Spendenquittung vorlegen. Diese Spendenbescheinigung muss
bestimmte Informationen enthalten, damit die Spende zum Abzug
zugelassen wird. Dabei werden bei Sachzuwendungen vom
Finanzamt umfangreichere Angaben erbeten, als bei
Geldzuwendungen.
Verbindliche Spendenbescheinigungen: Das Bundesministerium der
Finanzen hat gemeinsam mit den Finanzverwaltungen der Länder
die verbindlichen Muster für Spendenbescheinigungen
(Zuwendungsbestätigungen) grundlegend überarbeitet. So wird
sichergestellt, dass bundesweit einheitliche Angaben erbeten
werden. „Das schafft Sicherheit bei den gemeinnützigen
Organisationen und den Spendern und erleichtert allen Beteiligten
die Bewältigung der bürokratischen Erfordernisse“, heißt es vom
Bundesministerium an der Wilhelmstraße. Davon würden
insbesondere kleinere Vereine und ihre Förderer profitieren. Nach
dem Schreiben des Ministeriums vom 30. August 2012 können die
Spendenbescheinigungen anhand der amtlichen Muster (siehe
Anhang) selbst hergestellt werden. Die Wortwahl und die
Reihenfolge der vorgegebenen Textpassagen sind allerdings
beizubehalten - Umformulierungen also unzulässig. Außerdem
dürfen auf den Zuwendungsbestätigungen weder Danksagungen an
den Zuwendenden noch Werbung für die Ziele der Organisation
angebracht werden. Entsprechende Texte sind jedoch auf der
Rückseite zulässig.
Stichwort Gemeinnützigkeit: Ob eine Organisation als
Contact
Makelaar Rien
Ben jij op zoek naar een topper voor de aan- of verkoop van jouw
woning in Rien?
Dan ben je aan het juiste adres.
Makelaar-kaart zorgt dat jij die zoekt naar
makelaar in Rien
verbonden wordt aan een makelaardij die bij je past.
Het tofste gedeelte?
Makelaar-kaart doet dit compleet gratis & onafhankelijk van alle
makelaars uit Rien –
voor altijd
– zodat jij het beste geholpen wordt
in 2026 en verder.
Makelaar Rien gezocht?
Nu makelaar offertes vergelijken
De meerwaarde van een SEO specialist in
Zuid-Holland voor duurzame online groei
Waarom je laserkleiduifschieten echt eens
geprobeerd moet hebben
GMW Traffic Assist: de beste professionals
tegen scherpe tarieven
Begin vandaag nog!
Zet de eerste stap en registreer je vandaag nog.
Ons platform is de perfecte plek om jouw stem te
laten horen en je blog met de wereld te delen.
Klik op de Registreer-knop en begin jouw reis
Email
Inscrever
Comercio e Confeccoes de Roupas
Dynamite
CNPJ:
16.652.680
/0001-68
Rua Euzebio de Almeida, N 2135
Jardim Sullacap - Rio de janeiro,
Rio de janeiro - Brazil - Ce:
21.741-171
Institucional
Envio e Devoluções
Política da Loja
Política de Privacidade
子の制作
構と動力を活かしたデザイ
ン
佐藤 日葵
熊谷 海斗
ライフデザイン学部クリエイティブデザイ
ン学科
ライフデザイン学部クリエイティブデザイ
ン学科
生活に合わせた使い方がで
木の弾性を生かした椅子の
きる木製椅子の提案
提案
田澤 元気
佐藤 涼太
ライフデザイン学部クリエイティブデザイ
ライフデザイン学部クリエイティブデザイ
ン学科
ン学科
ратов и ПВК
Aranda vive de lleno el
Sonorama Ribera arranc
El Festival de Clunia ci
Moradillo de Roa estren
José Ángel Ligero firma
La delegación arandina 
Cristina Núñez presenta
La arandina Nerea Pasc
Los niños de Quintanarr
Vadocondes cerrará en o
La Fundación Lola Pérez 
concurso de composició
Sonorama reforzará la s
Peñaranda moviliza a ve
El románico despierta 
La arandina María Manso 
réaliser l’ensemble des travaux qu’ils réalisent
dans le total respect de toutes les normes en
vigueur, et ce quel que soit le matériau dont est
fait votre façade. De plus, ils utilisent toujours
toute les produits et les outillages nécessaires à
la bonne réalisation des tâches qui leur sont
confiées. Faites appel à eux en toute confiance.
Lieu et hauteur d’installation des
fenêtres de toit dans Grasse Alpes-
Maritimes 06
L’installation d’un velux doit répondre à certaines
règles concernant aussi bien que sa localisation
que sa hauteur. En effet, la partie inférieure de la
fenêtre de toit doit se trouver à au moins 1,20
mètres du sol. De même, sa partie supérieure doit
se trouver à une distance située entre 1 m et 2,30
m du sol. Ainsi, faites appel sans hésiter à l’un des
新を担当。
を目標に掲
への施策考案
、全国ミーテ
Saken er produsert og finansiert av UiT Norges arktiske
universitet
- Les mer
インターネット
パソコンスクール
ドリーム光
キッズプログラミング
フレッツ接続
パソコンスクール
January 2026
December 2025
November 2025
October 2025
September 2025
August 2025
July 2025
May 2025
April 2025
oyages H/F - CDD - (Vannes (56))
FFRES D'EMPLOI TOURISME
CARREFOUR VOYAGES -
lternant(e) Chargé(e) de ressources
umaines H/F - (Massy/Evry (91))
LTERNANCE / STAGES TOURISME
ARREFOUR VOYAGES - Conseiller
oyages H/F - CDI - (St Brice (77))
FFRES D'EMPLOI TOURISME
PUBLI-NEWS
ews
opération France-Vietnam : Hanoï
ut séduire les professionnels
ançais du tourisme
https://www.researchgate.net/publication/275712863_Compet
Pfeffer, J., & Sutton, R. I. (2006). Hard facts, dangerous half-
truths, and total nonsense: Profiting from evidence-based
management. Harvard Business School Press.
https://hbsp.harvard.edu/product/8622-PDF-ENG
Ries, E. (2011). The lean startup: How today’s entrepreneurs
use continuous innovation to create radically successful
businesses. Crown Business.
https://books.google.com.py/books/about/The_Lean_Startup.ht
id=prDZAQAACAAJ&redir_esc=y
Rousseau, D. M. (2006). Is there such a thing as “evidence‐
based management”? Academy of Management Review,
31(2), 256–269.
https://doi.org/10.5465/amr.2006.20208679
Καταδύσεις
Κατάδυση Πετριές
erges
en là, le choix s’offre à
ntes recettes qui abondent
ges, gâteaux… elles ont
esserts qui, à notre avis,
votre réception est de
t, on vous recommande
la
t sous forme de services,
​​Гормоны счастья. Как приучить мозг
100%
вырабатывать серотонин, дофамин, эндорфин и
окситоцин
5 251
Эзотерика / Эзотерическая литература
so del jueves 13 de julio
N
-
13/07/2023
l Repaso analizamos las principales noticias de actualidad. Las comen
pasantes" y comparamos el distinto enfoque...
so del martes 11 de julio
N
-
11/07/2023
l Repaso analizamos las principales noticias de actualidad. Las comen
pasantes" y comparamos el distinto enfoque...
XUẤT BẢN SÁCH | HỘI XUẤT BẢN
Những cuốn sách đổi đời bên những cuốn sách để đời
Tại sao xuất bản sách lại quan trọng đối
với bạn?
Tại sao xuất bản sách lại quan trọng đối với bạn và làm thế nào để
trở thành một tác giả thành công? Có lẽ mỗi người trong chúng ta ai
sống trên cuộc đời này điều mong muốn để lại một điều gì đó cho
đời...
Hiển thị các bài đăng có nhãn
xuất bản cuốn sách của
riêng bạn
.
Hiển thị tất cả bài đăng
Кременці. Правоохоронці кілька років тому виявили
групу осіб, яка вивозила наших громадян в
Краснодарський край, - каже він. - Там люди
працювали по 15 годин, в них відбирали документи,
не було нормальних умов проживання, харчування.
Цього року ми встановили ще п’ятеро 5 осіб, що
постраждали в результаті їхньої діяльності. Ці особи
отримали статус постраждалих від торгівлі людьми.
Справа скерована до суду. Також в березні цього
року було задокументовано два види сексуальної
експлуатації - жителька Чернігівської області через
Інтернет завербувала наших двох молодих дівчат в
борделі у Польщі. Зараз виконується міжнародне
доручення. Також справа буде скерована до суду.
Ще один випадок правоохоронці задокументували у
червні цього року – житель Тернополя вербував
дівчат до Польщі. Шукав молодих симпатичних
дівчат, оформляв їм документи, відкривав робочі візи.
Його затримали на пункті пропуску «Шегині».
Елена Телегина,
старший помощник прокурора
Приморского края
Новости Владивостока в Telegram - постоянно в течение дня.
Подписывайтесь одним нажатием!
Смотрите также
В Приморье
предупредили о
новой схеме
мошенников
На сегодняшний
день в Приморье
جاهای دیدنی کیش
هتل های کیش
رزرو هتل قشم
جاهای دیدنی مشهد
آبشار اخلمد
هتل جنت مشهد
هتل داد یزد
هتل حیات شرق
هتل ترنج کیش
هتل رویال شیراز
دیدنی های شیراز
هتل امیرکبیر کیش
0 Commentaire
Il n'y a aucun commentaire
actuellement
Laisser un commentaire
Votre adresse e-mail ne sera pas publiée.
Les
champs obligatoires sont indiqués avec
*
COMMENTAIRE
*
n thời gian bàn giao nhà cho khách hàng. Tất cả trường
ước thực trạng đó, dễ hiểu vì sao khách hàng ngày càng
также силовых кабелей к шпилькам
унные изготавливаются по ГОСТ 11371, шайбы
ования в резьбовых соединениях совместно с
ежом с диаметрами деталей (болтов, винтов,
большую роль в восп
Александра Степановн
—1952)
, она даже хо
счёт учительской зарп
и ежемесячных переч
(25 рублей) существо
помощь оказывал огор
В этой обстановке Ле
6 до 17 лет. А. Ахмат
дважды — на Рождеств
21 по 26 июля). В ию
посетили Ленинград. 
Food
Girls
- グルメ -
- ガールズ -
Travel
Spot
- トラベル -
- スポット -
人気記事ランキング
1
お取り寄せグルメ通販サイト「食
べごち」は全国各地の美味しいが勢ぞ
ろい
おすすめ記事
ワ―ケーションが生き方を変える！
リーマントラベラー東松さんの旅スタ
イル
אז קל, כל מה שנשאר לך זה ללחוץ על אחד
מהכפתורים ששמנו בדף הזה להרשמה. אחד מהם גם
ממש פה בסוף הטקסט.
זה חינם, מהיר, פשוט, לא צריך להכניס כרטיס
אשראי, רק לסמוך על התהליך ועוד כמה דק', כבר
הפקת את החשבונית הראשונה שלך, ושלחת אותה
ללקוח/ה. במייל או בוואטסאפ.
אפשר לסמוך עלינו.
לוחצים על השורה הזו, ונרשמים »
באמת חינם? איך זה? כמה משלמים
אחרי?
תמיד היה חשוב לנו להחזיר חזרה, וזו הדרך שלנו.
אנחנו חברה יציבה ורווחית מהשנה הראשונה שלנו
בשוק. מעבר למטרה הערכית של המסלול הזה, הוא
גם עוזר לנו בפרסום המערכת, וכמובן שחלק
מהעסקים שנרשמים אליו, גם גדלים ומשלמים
------------
* WHAT YOU WILL DO *
Within the data above, determine the number of lines that contain the word "doit"; write only that number.

* RESULT OF THIS TASK *
3